My son nodded and stepped over to the knee-high mirror to admire his footwear while coming, going, and scooting sideways.

Finally, he gave a thumbs up.

"They're cool. I'll take these."

We'd already bought the trendy low-cut athletic socks, which barely peeked over the edge of the shoes. We called these "footies" in my day, when only matronly females wore them. The fancy ones had pastel rabbit tails bobbing at their heels. Still do.

Overnight, it seems that the kid has reached that finicky age where he's on full-time fashion alert and mortified by a father who stretches his own socks up to his knees and a mother who laughs about "footies."

"This is what golfers wear," he'd already informed me about the, uh, socks-in-training. "And, by the way, please don't talk so loud, Mom."

I whispered to him that my hearing was impaired after years of listening to his siblings' loud, obnoxious music.

Yes, he's growing up and galloping into teenhood, I thought during this shopping trip.

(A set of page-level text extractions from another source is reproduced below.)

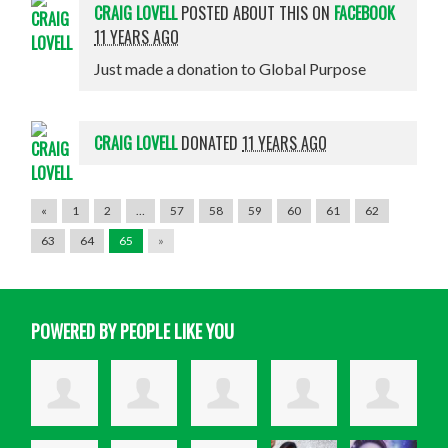
CRAIG LOVELL
POSTED ABOUT THIS ON
FACEBOOK
11 YEARS AGO
Just made a donation to Global Purpose
CRAIG LOVELL
DONATED
11 YEARS AGO
«
1
2
…
57
58
59
60
61
62
63
64
65
»
POWERED BY PEOPLE LIKE YOU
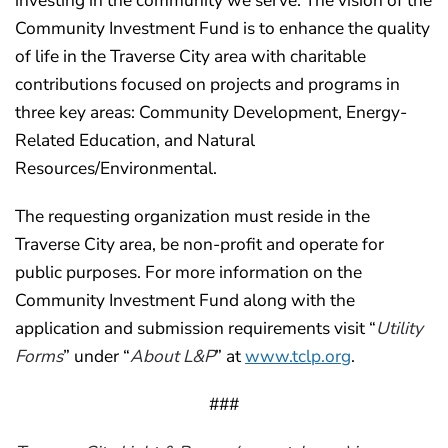
investing in the community we serve. The vision of the
Community Investment Fund is to enhance the quality
of life in the Traverse City area with charitable
contributions focused on projects and programs in
three key areas: Community Development, Energy-
Related Education, and Natural
Resources/Environmental.
The requesting organization must reside in the
Traverse City area, be non-profit and operate for
public purposes. For more information on the
Community Investment Fund along with the
application and submission requirements visit “
Utility
Forms
” under “
About L&P
” at
www.tclp.org
.
###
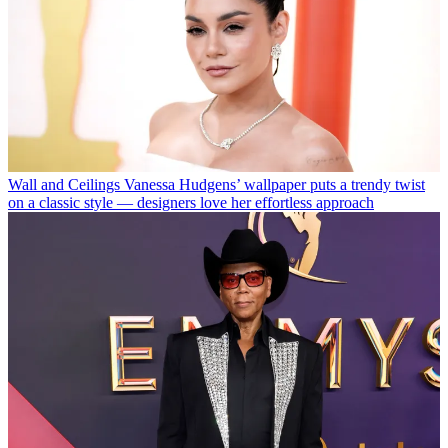
Wall and Ceilings
Vanessa Hudgens’ wallpaper puts a trendy twist
on a classic style — designers love her effortless approach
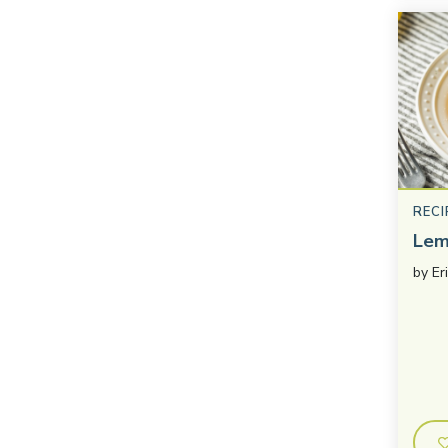
RECI
Lem
by
Er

We'd already combed the clothes racks for the must-have cargo shorts and T-shirts with the proper name brands.

Not so long ago, he'd wear anything I hung in his closet, even third-hand from a garage sale. Now, just the idea that his mother pokes through strangers' cast-off clothes and bud vases and such is enough to wreck his life forever.

In seventh grade, he's at that age where his father and I quickly are becoming ghost parents. Soon, he won't be able to see us or hear us in public. We'll call his name, but he'll look the other way. We'll be invisible, except for our glowing pockets.

I reached for my iridescent checkbook while the salesman boxed up his new sneakers.

Then the salesman stopped, lid in hand, and studied my son.

"If you want, I can pack up your old shoes, son, and you can wear these new shoes right now," he said.

"Yeah!" my son shouted.

Thank goodness we've still got a little wiggle room before he grows up completely.